Center for Cancer Systems Biology (CCSB), Dana-Farber Cancer Institute, Boston, MA, 02215, USA.
Department of Genetics, Blavatnik Institute, Harvard Medical School, Boston, MA, 02115, USA.
Nat Commun. 2020 May 11;11(1):2326. doi: 10.1038/s41467-020-16174-z.

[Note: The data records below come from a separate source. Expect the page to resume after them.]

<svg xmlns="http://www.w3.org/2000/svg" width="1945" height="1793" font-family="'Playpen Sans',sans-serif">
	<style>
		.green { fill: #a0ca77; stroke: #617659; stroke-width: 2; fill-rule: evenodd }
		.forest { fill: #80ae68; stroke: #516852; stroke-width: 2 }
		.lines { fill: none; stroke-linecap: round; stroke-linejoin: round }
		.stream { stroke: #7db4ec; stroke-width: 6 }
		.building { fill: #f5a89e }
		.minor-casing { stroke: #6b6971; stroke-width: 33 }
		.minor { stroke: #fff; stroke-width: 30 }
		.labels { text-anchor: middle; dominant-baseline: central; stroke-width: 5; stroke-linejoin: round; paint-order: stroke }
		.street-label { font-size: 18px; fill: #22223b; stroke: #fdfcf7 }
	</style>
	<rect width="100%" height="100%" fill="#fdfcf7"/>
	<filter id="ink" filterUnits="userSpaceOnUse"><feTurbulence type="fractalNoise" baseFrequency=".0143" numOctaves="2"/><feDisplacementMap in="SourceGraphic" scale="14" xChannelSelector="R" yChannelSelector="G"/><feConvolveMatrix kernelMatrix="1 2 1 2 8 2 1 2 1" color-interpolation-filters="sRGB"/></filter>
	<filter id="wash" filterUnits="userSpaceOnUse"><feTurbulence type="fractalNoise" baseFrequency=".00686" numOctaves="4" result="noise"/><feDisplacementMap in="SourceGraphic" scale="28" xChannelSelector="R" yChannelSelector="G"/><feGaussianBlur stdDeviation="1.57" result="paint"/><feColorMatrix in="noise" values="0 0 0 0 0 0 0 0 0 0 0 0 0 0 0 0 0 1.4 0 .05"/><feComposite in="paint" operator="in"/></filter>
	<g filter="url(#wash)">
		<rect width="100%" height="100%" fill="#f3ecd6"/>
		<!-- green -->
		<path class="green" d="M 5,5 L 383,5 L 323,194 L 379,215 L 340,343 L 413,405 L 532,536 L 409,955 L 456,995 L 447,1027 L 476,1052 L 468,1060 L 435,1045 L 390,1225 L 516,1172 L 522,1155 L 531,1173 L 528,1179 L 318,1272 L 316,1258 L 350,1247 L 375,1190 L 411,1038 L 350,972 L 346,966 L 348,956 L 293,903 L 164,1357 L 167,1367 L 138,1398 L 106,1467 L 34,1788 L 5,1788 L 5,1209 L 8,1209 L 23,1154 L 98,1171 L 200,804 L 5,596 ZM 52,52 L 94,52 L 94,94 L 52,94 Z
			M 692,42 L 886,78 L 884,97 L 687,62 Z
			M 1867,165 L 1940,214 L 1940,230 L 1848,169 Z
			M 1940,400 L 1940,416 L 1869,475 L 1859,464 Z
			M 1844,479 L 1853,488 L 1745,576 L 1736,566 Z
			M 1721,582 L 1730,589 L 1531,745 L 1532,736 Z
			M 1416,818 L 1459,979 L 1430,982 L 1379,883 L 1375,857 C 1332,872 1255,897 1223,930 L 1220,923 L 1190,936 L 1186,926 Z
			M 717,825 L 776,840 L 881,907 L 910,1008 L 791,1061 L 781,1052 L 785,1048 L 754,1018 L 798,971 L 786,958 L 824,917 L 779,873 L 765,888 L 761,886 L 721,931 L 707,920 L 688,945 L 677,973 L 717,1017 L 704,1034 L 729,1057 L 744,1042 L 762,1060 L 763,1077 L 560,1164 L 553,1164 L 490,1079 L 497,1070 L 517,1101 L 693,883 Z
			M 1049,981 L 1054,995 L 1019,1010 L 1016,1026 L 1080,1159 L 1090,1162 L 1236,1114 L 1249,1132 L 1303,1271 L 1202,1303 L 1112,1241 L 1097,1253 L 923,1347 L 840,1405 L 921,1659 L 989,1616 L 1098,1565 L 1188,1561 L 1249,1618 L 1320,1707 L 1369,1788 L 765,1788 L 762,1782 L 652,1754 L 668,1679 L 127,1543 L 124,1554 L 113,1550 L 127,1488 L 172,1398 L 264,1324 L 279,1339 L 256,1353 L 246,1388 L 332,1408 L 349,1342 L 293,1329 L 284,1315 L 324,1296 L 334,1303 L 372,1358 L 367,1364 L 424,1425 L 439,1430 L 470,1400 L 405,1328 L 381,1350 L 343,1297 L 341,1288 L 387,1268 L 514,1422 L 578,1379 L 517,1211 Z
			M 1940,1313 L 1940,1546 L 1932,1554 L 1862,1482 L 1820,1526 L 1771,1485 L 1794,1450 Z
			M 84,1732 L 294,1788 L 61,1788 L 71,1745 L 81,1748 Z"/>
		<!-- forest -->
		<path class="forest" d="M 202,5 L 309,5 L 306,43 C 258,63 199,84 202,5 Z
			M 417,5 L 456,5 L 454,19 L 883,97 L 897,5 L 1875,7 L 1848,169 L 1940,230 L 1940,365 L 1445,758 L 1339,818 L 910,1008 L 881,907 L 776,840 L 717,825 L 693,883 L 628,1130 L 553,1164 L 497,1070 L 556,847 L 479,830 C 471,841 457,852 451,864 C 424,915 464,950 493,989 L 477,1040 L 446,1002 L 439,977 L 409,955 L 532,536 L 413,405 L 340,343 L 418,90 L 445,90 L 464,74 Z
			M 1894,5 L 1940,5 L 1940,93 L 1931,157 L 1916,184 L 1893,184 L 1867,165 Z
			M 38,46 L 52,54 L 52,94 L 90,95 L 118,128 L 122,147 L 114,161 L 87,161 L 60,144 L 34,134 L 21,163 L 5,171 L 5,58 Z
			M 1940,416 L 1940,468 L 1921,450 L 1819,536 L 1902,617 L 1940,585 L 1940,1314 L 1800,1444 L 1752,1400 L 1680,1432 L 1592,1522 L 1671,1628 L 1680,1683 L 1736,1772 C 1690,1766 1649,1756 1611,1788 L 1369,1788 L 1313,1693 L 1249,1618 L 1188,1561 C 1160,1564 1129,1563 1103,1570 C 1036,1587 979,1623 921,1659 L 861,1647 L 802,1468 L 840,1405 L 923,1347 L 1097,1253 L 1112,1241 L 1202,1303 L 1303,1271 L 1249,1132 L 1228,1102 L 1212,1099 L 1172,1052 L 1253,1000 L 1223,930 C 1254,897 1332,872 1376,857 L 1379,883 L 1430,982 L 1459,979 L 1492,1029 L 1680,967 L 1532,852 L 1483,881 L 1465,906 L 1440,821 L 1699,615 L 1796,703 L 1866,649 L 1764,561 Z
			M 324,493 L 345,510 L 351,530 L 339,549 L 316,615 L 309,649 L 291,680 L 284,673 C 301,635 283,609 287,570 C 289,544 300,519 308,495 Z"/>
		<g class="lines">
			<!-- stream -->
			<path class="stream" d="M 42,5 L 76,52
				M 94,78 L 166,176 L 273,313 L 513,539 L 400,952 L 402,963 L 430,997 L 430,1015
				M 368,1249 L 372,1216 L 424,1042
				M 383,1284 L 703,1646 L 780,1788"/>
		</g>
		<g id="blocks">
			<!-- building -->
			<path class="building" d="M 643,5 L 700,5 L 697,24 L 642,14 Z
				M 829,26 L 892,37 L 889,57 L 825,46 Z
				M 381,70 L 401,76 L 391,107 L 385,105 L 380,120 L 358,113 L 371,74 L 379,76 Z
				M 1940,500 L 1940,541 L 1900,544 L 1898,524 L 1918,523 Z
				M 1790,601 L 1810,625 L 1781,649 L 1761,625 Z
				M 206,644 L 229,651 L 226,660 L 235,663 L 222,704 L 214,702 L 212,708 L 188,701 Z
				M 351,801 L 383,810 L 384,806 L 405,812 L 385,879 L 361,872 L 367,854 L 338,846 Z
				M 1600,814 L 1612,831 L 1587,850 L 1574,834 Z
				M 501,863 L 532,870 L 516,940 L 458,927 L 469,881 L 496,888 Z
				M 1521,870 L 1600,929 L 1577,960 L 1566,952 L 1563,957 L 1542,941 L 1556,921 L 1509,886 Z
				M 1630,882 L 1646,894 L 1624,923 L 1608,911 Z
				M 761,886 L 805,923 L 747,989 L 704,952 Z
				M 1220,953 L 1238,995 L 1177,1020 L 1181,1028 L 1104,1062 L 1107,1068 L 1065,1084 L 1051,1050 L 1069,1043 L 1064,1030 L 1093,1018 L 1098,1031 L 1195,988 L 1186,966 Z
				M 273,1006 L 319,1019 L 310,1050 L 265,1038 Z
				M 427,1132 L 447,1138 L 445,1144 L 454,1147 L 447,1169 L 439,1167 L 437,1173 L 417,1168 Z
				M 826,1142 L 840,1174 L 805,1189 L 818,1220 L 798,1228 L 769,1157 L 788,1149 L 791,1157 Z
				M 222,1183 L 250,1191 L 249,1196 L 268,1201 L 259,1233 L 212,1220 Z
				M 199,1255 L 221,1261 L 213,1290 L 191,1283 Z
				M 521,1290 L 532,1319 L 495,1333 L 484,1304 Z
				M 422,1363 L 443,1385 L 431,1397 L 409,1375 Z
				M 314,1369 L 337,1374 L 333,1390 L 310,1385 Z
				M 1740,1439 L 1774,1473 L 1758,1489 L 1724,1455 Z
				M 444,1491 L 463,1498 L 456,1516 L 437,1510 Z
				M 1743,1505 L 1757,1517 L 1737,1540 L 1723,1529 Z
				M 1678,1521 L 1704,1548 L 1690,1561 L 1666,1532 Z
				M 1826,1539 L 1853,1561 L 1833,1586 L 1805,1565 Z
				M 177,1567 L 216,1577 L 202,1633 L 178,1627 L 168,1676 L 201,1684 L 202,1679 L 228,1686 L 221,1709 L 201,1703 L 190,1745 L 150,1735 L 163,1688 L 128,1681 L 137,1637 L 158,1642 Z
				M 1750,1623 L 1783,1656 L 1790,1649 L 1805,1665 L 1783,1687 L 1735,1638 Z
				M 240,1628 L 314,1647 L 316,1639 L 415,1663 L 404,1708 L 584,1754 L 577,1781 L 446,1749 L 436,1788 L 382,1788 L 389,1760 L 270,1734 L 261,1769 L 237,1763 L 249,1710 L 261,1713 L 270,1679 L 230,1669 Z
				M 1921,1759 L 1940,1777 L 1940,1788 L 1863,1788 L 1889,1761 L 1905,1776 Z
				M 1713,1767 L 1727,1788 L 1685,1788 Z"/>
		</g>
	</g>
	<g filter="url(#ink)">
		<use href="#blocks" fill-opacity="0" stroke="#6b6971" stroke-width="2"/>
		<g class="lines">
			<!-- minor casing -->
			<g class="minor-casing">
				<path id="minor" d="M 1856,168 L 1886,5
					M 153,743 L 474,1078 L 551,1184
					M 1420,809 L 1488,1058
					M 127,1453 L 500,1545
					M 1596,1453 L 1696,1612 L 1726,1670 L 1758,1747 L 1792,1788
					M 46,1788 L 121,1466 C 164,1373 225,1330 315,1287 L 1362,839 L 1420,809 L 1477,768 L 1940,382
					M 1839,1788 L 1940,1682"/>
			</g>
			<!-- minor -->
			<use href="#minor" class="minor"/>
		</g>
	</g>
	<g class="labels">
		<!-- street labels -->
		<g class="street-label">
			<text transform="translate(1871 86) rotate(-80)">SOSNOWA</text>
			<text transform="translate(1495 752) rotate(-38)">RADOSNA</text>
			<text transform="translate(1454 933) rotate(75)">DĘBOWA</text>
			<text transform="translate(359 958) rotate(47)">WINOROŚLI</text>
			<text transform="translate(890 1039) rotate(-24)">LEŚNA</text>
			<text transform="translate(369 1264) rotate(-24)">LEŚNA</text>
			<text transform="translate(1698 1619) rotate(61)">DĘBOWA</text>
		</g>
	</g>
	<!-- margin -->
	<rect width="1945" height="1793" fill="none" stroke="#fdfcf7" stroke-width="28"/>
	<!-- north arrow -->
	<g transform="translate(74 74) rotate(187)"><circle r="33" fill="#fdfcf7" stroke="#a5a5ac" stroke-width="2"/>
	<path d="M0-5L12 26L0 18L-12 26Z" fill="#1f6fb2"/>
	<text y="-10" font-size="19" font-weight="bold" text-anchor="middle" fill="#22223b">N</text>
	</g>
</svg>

Most human protein-coding genes are expressed as multiple isoforms, which greatly expands the functional repertoire of the encoded proteome. While at least one reliable open reading frame (ORF) model has been assigned for every coding gene, the majority of alternative isoforms remains uncharacterized due to (i) vast differences of overall levels between different isoforms expressed from common genes, and (ii) the difficulty of obtaining full-length transcript sequences. Here, we present ORF Capture-Seq (OCS), a flexible method that addresses both challenges for targeted full-length isoform sequencing applications using collections of cloned ORFs as probes. As a proof-of-concept, we show that an OCS pipeline focused on genes coding for transcription factors increases isoform detection by an order of magnitude when compared to unenriched samples. In short, OCS enables rapid discovery of isoforms from custom-selected genes and will accelerate mapping of the human transcriptome.
大多数人类蛋白编码基因都表达为多种异构体,这极大地扩展了编码蛋白质组的功能范围。虽然每个编码基因都至少分配了一个可靠的开放阅读框(ORF)模型,但由于(i)来自常见基因的不同异构体的整体水平差异很大,以及(ii)获得全长转录本序列的困难,大多数替代异构体仍然未被表征。在这里,我们提出了 ORF Capture-Seq(OCS),这是一种灵活的方法,使用克隆的 ORF 作为探针,针对靶向全长异构体测序应用解决了这两个挑战。作为概念验证,我们展示了一个专注于转录因子编码基因的 OCS 管道,与未富集的样本相比,其异构体检测增加了一个数量级。简而言之,OCS 能够从自定义选择的基因中快速发现异构体,并加速人类转录组的映射。